Whom do you admire the most?

By Marcel SchwantesFounder and Chief Human Officer, Leadership From the Core@MarcelSchwantes

CREDIT: Getty Images

Warren Buffett once gave a group of college students career advice that runs counter to climbing the elusive corporate ladder to build the perfect résumé that will land that coveted job at that dream company.

Buffett told the students, “The real thing to do is to get going for some institution or individual that you admire. I mean, it’s crazy to take in-between jobs just because they look good on your résumé​, or because you get a little higher starting pay.”

To Buffett, getting your nose bloodied at big companies just to “round out” your résumé and put you in an ideal career position isn’t as important as finding an “admirable” leader now–one who can open up doors to opportunities you have yet to imagine.

Buffett added, “Go to work for whomever you admire the most,” because, he says, not only will you be jumping out of bed in the morning and having fun, but also “you can’t get a bad result.”

The Admirable Fab Four

Whether you’re a recent graduate or a seasoned veteran seeking sound examples of leaders you can truly admire, a few people I’ve interviewed over the years fill the bill of Buffett’s “admirable” boss motif. Here are four who are worthy of a spotlight, plus what they told me that has stood out as entirely admirable.

  1. Matt Cain, president and CEO, Couchbase

“Couchbase has made a strong and intentional commitment toward putting our employees first. We continue to hold internal events to promote dialogue, growth, and sharing among the broader team. We’ve made a concentrated effort to be transparent and inclusive as a company to drive home our value of teamwork. More important to me is answering the question: Have we positively impacted our employees’ lives with our approach? If we are successful with that, financial results will follow.”

  1. David Mesa, executive vice president and chief development officer, PJ’s Coffeeand Ballard Brands

“Culture is the foundation that creates all of the values and beliefs that guide [our] organization’s actions. It’s what attracts quality individuals to join an organization. It all starts with transparency. From the onset, when prospective franchisees come to visit our office, we are transparent. We own up when we make mistakes and, most important, do what we can to fix those problems when they arise. In reality, it’s not that we don’t make mistakes, it’s what we do and how we handle those mistakes when they happen that ultimately builds confidence in our brand.”

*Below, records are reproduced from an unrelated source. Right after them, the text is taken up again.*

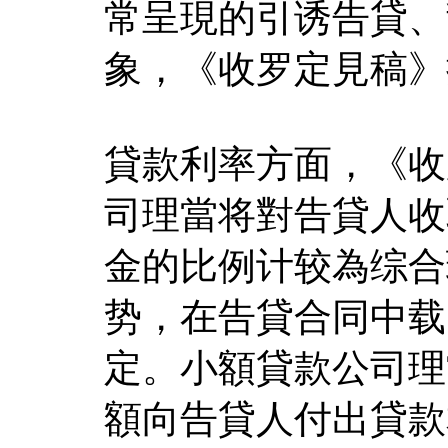
常呈現的引诱告貸、乱
象，《收罗定見稿》
貸款利率方面，《收
司理當将對告貸人收
金的比例计较為综合
势，在告貸合同中载
定。小額貸款公司理
額向告貸人付出貸款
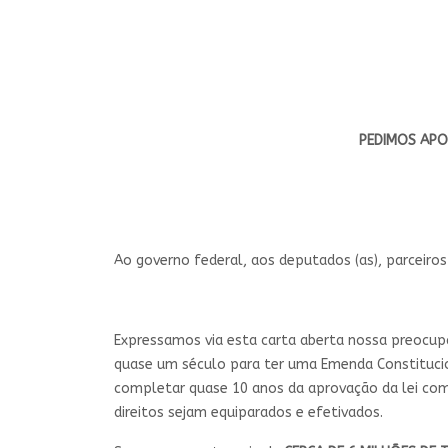
PEDIMOS APO
Ao governo federal, aos deputados (as), parceiros (
Expressamos via esta carta aberta nossa preocupa
quase um século para ter uma Emenda Constitucion
completar quase 10 anos da aprovação da lei co
direitos sejam equiparados e efetivados.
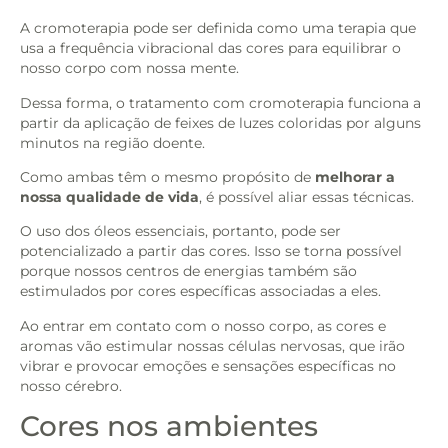
A cromoterapia pode ser definida como uma terapia que
usa a frequência vibracional das cores para equilibrar o
nosso corpo com nossa mente.
Dessa forma, o tratamento com cromoterapia funciona a
partir da aplicação de feixes de luzes coloridas por alguns
minutos na região doente.
Como ambas têm o mesmo propósito de
melhorar a
nossa qualidade de vida
, é possível aliar essas técnicas.
O uso dos óleos essenciais, portanto, pode ser
potencializado a partir das cores. Isso se torna possível
porque nossos centros de energias também são
estimulados por cores específicas associadas a eles.
Ao entrar em contato com o nosso corpo, as cores e
aromas vão estimular nossas células nervosas, que irão
vibrar e provocar emoções e sensações específicas no
nosso cérebro.
Cores nos ambientes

  1. Terry Turner, CEO, Pinnacle Financial Partners

“We work hard and with intentionality to make our workplace fun, engaging, and built on camaraderie. If we can get people to love coming into work every morning, then we can build a stable team of professionals and drive turnover out of the system. And that has a very practical effect on client satisfaction. But really both of those things are built on a bigger idea, one you don’t often see in business books. It’s compassion. So when we built this company, we tried to look compassionately at our associates and say, “What would I want from my job? What would make me excited to come to work?”

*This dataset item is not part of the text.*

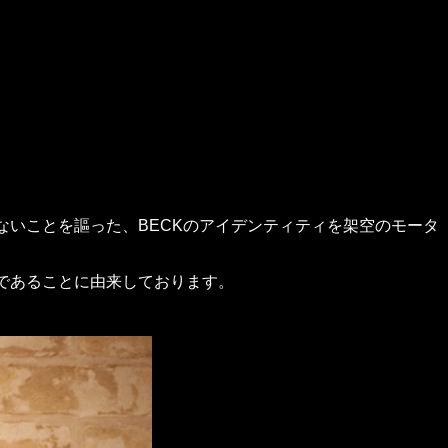
ないことを謳った、BECKのアイデンティティを架空のモータ
目であることに由来しております。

  1. Sudheesh Nair, CEO, ThoughtSpot

“I believe that all employees contribute to a company’s success, and I work to ensure that all employees feel like they have a stake in ThoughtSpot. Employees who simply feel as though they are doing a job will never show up with the passion needed to produce excellent, truly great work. Instilling passion is a matter of making everyone feel like they belong and making sure they know the company they work for genuinely cares about their well-being–that you trust them, that they can trust you. If someone is good at what they do, they can work anywhere; but if they stick around somewhere, it’s because they want to be a part of the vision–they want to help grow the business. I firmly believe that everyone should love what they do: Developers should love designing products, copy editors should love writing, and an organization’s leaders, well, they should love their people.”